The issue of work/life balance is a critical one for social workers because of the often high-stress and sometimes emotionally traumatic nature of the work we do. Social workers must contend with some of the ugliest components of society… alongside some of its most beautiful and fulfilling moments. This is the double-edged sword that is working to help the public as a profession. It can be remarkably  rewarding and fulfilling, but it can also be stressful, upsetting, and draining. The high workloads and chronic staffing shortages of social work contribute to a great deal of personnel churn, which threatens rapport and often sabotages progress made with a specific client. The only way to cope with these stressors and problems is to strive for a work/life balance that make social work sustainable in the long term.

According to a press release at Market Wired, national workplace happiness surveys point to factors beyond merely work/life balance. “Teem, a developer of cloud-based meeting tools and analytics that help workplaces optimize productivity, [recently] released results from its second annual Employee Happiness report, identifying trends related to workplace happiness and demonstrating the importance of better management to enable a more content and productive workforce,” reads the press release. “Besides some surprising changes from Teem’s 2016 Employee Happiness report, this year’s data reveals that almost half of employees are unhappy in their work in part due to poor work/life balance and feeling underappreciated in their role. Although there is excitement around emerging workplace technologies, it is clear that mismanagement of workplace technology can be a contributing factor to employee burnout and poor office communication.”

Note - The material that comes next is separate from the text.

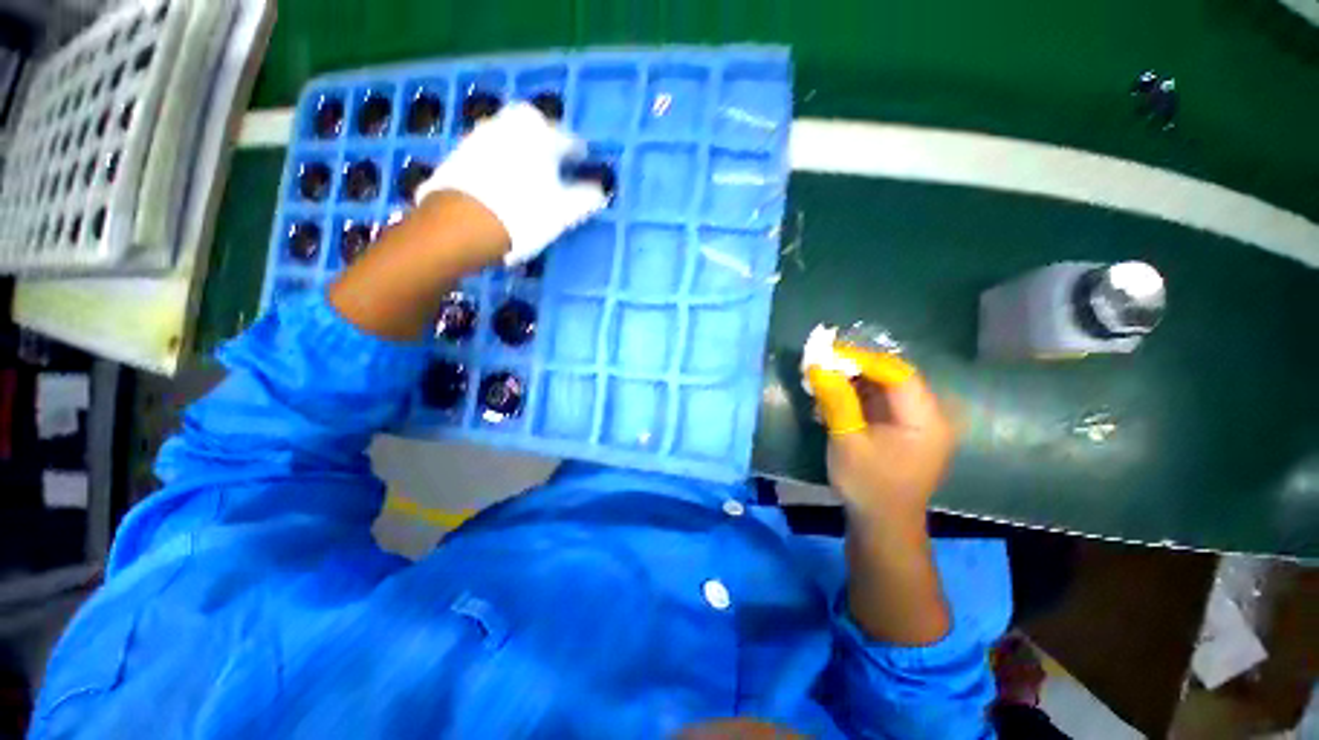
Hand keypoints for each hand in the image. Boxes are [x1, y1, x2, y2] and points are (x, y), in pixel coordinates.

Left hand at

What does that mean? The press release goes on to explain that unhappy or unsatisfied personnel are “bad for business as demonstrated by recent headlines and research. Teem’s 2017 report finds that unhappy workplaces are created by poor communication, stifling workplace design, and lack of guidelines concerning communication and tech use when not on the clock, among other factors.”

In other words, the increasing connectivity of the modern world is making it harder for social workers (and all other employees) to leave the rigors of their work behind at the end of the work day. As technologies change, businesses and social work agencies must refocus on flexibility to prevent burnout. Burnout helps no one and contributes to the personnel churn that make existing problems worse. Providing employees with greater flexibility is one item highlighted by the Teem report as something that can help even out these issues.

It’s a simple fix, too, require little in the way of additional resources. Simply allowing personnel greater flexibility makes it easier for them to manage their workloads in an increasingly fast-paced and interconnected setting. Do you agree? Would greater flexibility lead to less stress and a lower potential for burnout in your position? Please let us know what you think.